Miguel olhou para Francisco franzindo o cenho.
_ Tá, Chico... O que tinha naquela caixa?
_ Tinha jornal velho, sacos plásticos, garrafas plásticas e algumas pilhas de rádio velhas. Tudo coisa inútil...
Àquela altura, o fogo já tomara conta da lenha seca que Miguel deixara na boca do forno, se alastrando pela padaria inteira. Juvenal, que estava voltando da lavoura, sentindo o cheiro da fumaça,, sentiu um arrepio.
_ Fogo... As crianças... Teresinha...
Com dificuldade para caminhar rapidamente, em função da prótese, restou a Juvenal pedir a Deus para que nada tenha acontecido com as crianças.
_ Deus... As crianças... Deus proteja as crianças!
Ao chegar no que restou da padaria de Tina, Juvenal presenciou as crianças de baldes em punho, apagando os restos de fagulhas que teimavam em manter-se destruindo a padaria.
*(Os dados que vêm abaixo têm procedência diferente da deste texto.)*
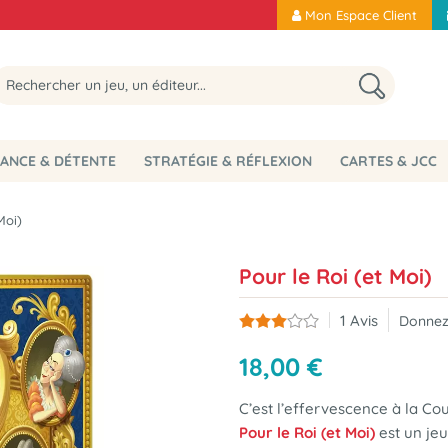
Mon Espace Client
ANCE & DÉTENTE
STRATÉGIE & RÉFLEXION
CARTES & JCC
Moi)
Pour le Roi (et Moi)
1
Avis
Donnez
18
,
00
€
C’est l’effervescence à la Cour
Pour le Roi (et Moi)
est un jeu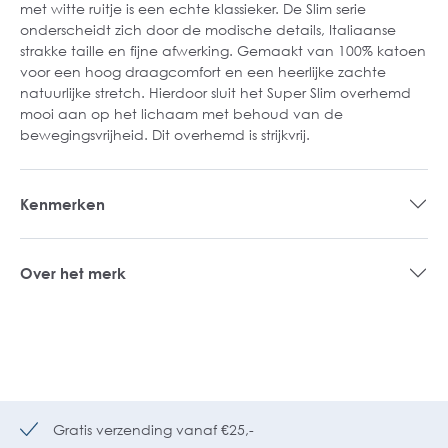
met witte ruitje is een echte klassieker. De Slim serie
onderscheidt zich door de modische details, Italiaanse
strakke taille en fijne afwerking. Gemaakt van 100% katoen
voor een hoog draagcomfort en een heerlijke zachte
natuurlijke stretch. Hierdoor sluit het Super Slim overhemd
mooi aan op het lichaam met behoud van de
bewegingsvrijheid. Dit overhemd is strijkvrij.
Kenmerken
Over het merk
Gratis verzending vanaf €25,-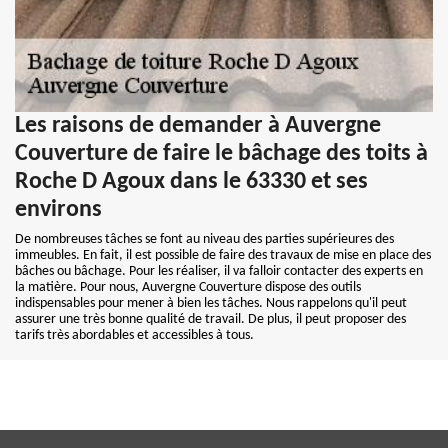
Les raisons de demander à Auvergne
Couverture de faire le bâchage des toits à
Roche D Agoux dans le 63330 et ses
environs
De nombreuses tâches se font au niveau des parties supérieures des
immeubles. En fait, il est possible de faire des travaux de mise en place des
bâches ou bâchage. Pour les réaliser, il va falloir contacter des experts en
la matière. Pour nous, Auvergne Couverture dispose des outils
indispensables pour mener à bien les tâches. Nous rappelons qu'il peut
assurer une très bonne qualité de travail. De plus, il peut proposer des
tarifs très abordables et accessibles à tous.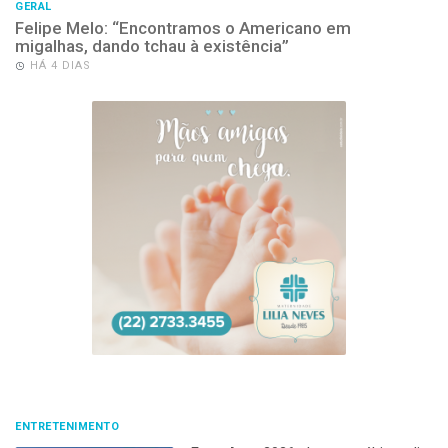
GERAL
Felipe Melo: “Encontramos o Americano em
migalhas, dando tchau à existência”
HÁ 4 DIAS
ENTRETENIMENTO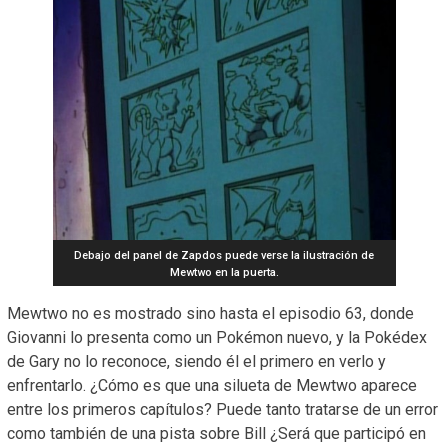
Debajo del panel de Zapdos puede verse la ilustración de
Mewtwo en la puerta.
Mewtwo no es mostrado sino hasta el episodio 63, donde
Giovanni lo presenta como un Pokémon nuevo, y la Pokédex
de Gary no lo reconoce, siendo él el primero en verlo y
enfrentarlo. ¿Cómo es que una silueta de Mewtwo aparece
entre los primeros capítulos? Puede tanto tratarse de un error
como también de una pista sobre Bill ¿Será que participó en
_ Santo Deus, crianças!O que aconteceu aqui? Eu sabia que eu não deveria ter ido na lavoura hoje... Se eu estivesse aqui, poderia ter evitado essa destruição toda... Alguém tá machucado?
Juvenal olhou de criança em criança, esperando uma explicação.
_ Alguém me explica o que aconteceu? Dona Tina tá no hospital, e vocês destroem a padaria dela e quase se matam queimados...
Juvenal colocou a mão na cabeça, desolado, repetindo a pergunta:
_ Alguém se machucou?
_ Não, pai. Desculpa. A gente só queria ajudar... Colocamo umas coisas que explodiram no forno e o fogo se espalhou mais ligeiro que o vento!
_ Sim... Ajudar a quem? Botando fogo na padaria da dona Tina, que tá no hospital?
A irritação de Juvenal diante daquele momento, era visível. Porém, ao ver que nenhuma das crianças havia se ferido, respirou fundo.
_ Todos cheios de fuligem... Parecendo até que entraram na chaminé... O que vão explicar pra dona Tina?
As meninas baixaram os olhos.
_ A verdade, tio Juvenal... Nossa mãe sempre nos ensinou que nunca devemo mentir!